If you have a Google account and are logged in whilst searching, you’re now likely to see these buttons (in the UK at least):
These let you promote (the up arrow) or remove (the cross) an individual search result from the listing. You can also add your own comments using the speech bubble icon at the bottom of each result. The first time you use these you’ll see this message:
So, as you can see, Google has effectively taken a Digg-style approach to its search results, allowing users to vote (and negatively vote) for pages, as well as providing comments on them. Should you remove a search result from the page, it will disappear in a puff of smoke and re-appear at the bottom of the listing, along with some other options:
So, this functionality is useful to users to help them organise their search results, telling Google the type of sites they don’t want and to make notes they can refer to later when searching again for similar information.

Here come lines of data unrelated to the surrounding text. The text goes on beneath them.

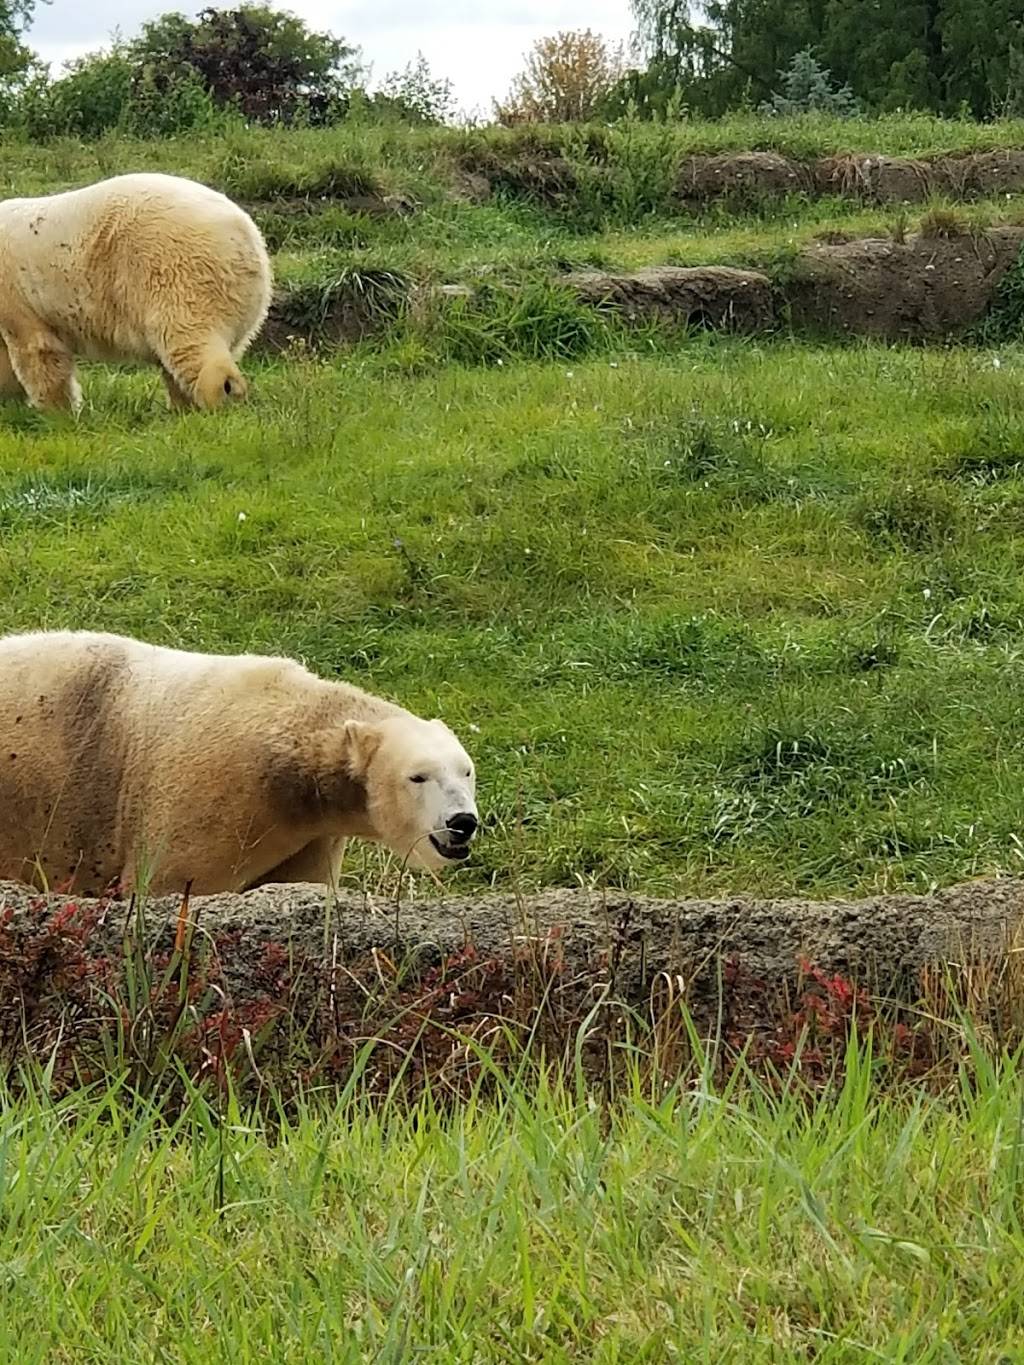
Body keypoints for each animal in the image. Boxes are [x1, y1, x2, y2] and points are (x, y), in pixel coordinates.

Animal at [0, 168, 273, 409]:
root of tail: (245, 234)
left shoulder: (15, 295)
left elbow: (37, 350)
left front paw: (57, 412)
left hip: (177, 271)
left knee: (190, 342)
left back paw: (216, 398)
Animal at [0, 627, 480, 895]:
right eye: (418, 776)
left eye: (466, 771)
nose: (463, 822)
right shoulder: (215, 798)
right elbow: (168, 883)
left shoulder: (310, 834)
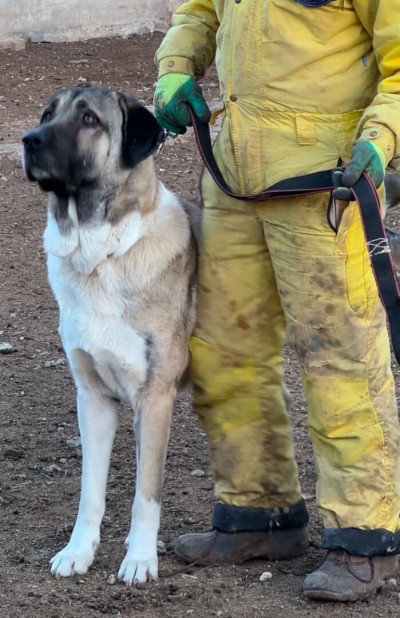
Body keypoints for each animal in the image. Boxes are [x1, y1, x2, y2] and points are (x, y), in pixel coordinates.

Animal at [21, 88, 199, 584]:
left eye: (89, 119)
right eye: (47, 113)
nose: (28, 140)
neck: (102, 254)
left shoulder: (154, 400)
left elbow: (145, 496)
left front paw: (139, 559)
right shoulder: (93, 398)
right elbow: (90, 492)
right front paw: (77, 552)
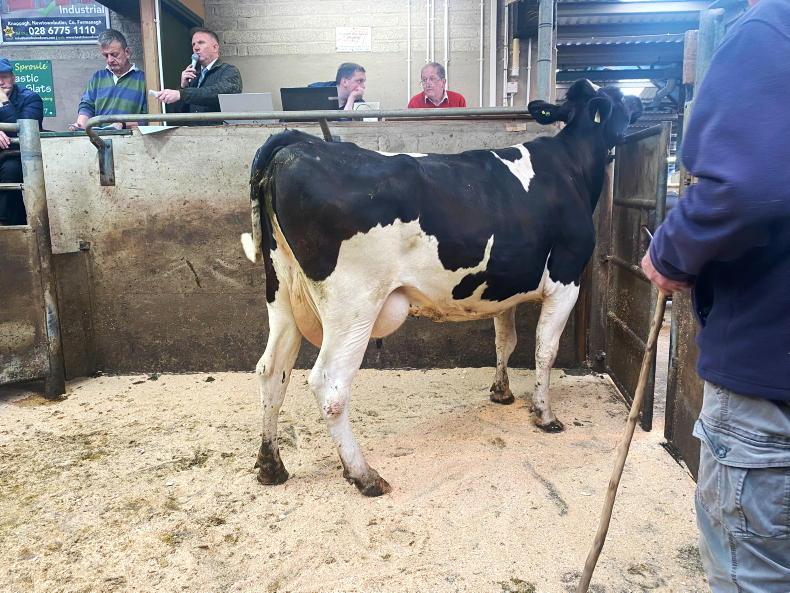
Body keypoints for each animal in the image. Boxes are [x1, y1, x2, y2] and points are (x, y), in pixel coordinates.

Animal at [241, 79, 642, 496]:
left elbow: (505, 341)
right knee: (329, 384)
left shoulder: (505, 287)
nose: (643, 102)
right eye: (618, 96)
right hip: (352, 304)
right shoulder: (567, 278)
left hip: (282, 292)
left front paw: (502, 392)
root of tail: (300, 144)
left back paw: (271, 465)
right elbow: (544, 351)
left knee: (271, 369)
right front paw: (545, 415)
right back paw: (364, 474)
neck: (570, 167)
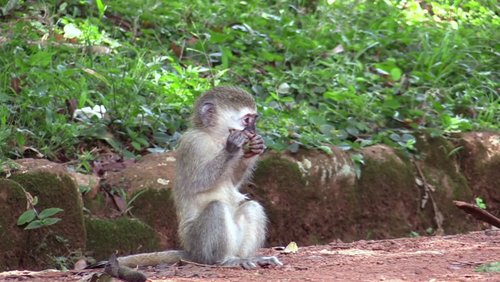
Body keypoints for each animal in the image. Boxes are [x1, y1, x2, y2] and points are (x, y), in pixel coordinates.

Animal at [114, 87, 284, 270]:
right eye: (247, 120)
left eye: (254, 119)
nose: (253, 131)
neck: (214, 137)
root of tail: (190, 252)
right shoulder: (194, 144)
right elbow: (198, 182)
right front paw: (232, 148)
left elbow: (233, 182)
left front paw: (254, 149)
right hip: (198, 244)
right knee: (216, 208)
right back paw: (224, 260)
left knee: (252, 207)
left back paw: (247, 258)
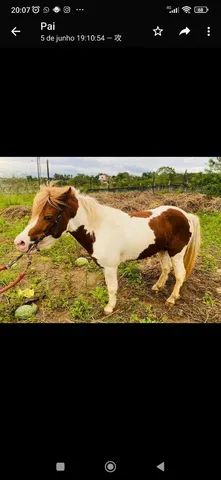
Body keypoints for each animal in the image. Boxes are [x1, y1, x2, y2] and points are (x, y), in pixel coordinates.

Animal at [13, 186, 200, 314]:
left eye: (48, 216)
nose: (20, 242)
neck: (99, 228)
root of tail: (185, 214)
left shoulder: (110, 267)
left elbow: (112, 288)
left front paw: (109, 308)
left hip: (177, 253)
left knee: (180, 274)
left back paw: (171, 299)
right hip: (162, 250)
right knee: (166, 269)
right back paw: (157, 287)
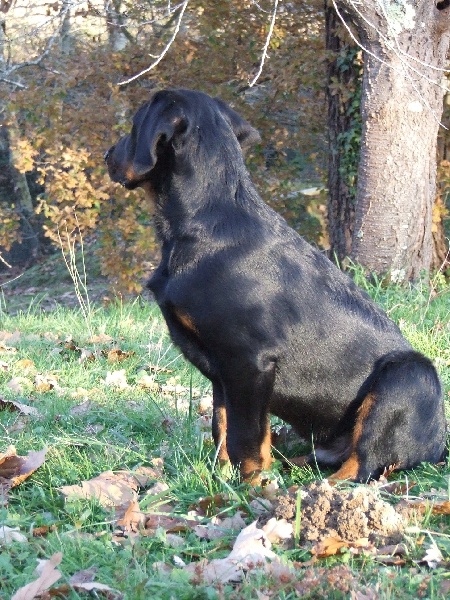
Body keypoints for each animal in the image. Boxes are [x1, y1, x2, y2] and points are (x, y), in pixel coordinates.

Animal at [105, 89, 446, 482]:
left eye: (133, 126)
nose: (107, 155)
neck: (205, 220)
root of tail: (439, 447)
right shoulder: (223, 375)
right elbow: (223, 427)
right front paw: (222, 477)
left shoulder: (249, 362)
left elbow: (246, 437)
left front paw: (249, 485)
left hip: (406, 376)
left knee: (362, 464)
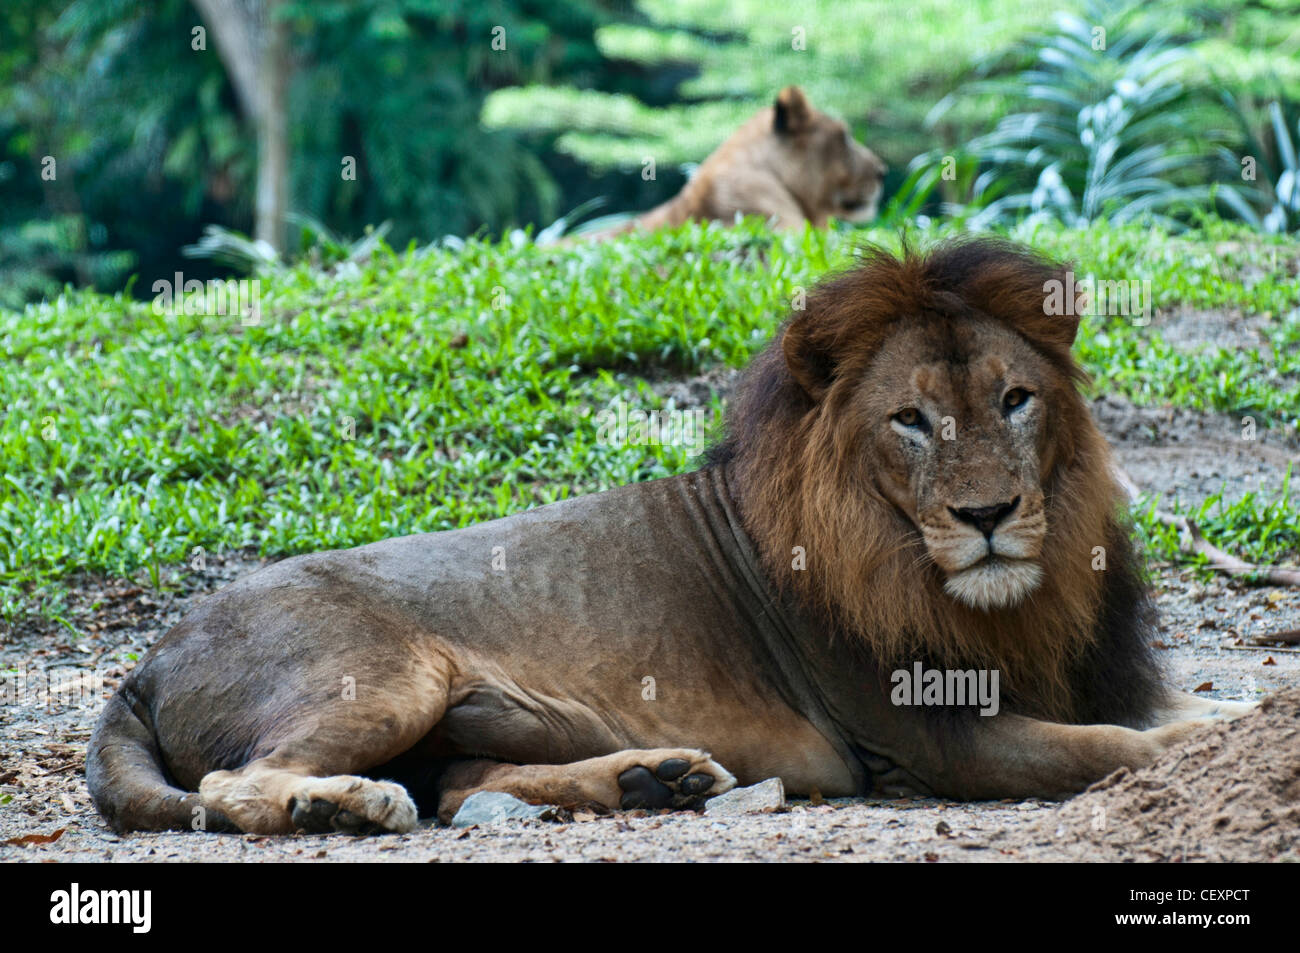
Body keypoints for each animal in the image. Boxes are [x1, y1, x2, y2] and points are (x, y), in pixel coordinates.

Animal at [87, 238, 1254, 835]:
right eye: (910, 420)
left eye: (1015, 399)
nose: (987, 515)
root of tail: (143, 664)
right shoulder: (932, 738)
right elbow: (1109, 747)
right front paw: (1191, 752)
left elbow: (1185, 709)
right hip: (387, 674)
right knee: (239, 790)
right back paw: (347, 804)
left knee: (458, 784)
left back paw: (655, 778)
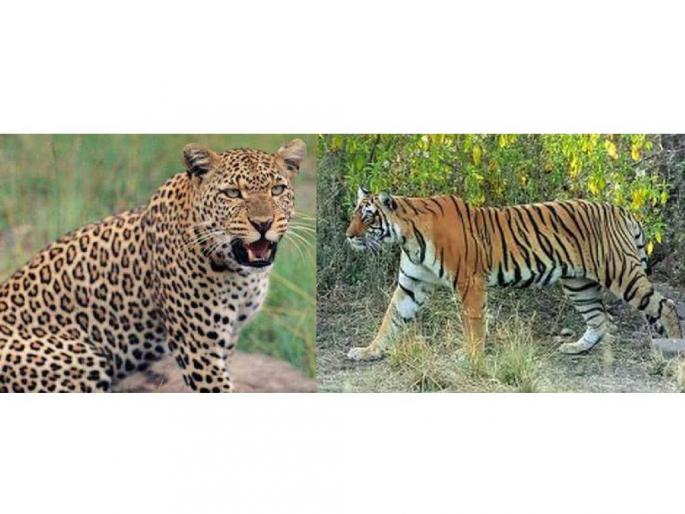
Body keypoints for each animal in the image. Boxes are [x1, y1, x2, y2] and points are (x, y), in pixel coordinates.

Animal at [344, 187, 683, 361]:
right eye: (354, 215)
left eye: (368, 217)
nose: (348, 236)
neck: (407, 237)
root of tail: (622, 210)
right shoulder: (411, 284)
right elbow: (390, 320)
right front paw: (368, 351)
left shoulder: (470, 282)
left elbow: (473, 324)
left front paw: (471, 356)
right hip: (578, 283)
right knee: (600, 319)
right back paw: (576, 347)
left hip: (621, 272)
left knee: (665, 306)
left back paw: (674, 348)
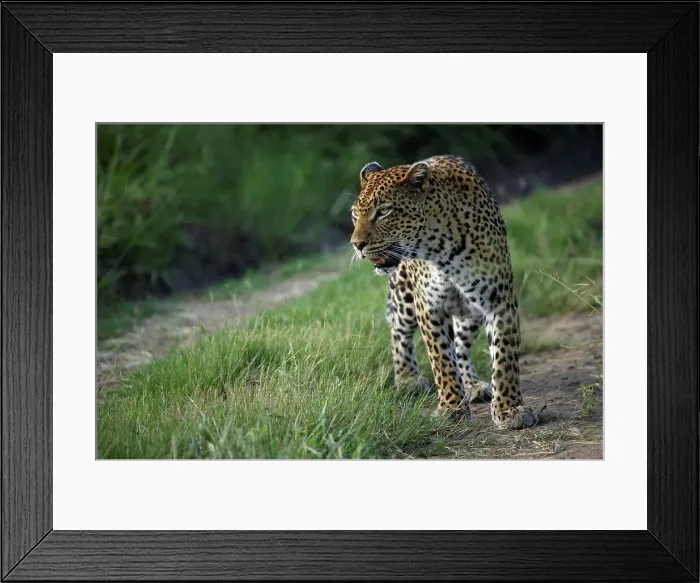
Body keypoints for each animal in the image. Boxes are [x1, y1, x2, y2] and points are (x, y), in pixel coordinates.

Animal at [350, 154, 538, 429]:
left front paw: (509, 409)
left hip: (470, 313)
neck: (440, 249)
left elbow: (504, 357)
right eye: (355, 214)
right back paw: (407, 378)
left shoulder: (499, 297)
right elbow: (441, 359)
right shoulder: (429, 306)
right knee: (399, 332)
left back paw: (472, 385)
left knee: (460, 345)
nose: (356, 245)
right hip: (405, 298)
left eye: (383, 211)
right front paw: (451, 408)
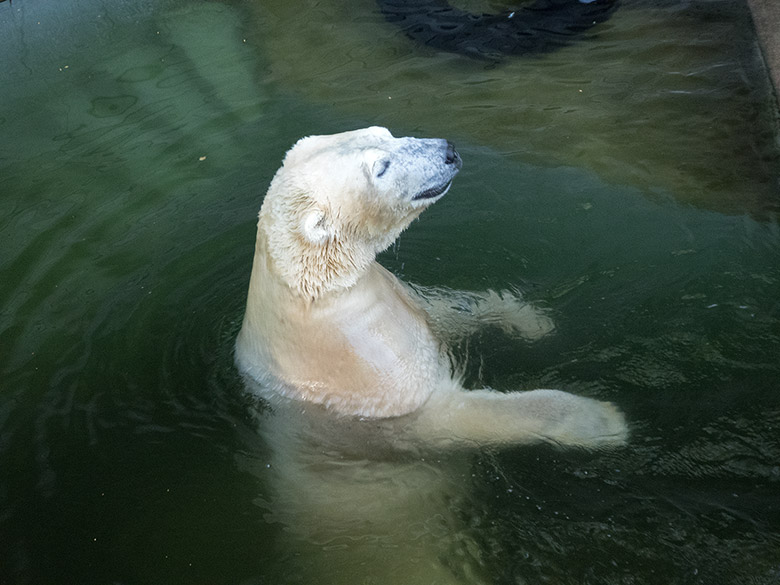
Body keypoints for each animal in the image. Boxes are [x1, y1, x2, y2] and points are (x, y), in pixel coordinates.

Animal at [235, 126, 624, 448]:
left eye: (385, 131)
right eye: (381, 167)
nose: (448, 150)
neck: (320, 298)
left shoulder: (395, 299)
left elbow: (444, 313)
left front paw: (533, 323)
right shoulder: (367, 371)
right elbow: (452, 415)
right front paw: (604, 420)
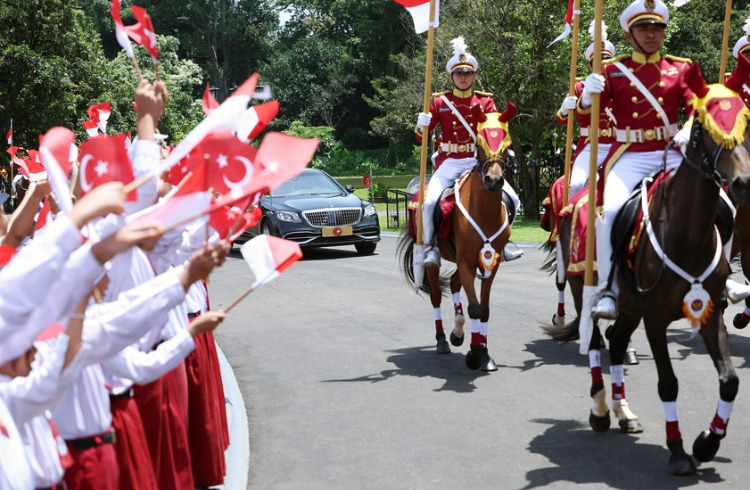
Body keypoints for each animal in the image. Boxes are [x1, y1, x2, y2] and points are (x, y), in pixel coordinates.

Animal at [400, 104, 516, 372]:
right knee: (435, 294)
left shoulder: (489, 262)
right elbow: (474, 308)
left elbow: (484, 310)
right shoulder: (466, 261)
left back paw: (458, 332)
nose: (494, 181)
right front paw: (475, 353)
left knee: (453, 285)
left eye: (506, 142)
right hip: (436, 260)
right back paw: (443, 339)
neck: (484, 211)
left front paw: (485, 354)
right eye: (481, 143)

But will it affect SEO?
I think the answer has to be… possibly. At the moment, I find it unlikely – it’s too early and Google will want to see how users respond and what data is created. If the results are positive, maybe they will incorporate this user feedback into rankings, although it is a very simple system – “yes or no”, in effect, not “how good”. I think the notes are useful, as people can identify spam sites etc. before others click through to them, but whether keywords in these comments will affect rankings is a slightly more difficult proposition.
If Google did let SearchWiki affect rankings, how long before people in, um, less well paid countries than ours started offering “1000 positive reviews from 1000 unique Google accounts” type services? Then Google would have to start checking Google accounts against IP addresses to identify mass activity from a particular location, but even that is quite easy to get around. Ultimately such action might affect the whole user-friendliness of a Google account, which would cause far more harm than good.
No, I think the likely outcome is that SearchWiki will be included as an option for users to get input from others as to whether sites are any good. You may be able to search notes made on SearchWiki directly at some point, essentially mirroring a search on Digg (or other social bookmarking sites). I wouldn’t be surprised if additional social bookmarking features like keyword tagging appear as well; but I don’t think we’ll see this stuff directly affecting rankings for others, as the implications for spamming are too difficult to control.
As a final comment, don’t forget that Google already personalises your search results if you’re logged in – for instance, your own website may well appear higher in searches than other people see it, because you often go there! SearchWiki just takes that to the next level, so rather than Google guessing what you do/don’t like, you can tell it directly.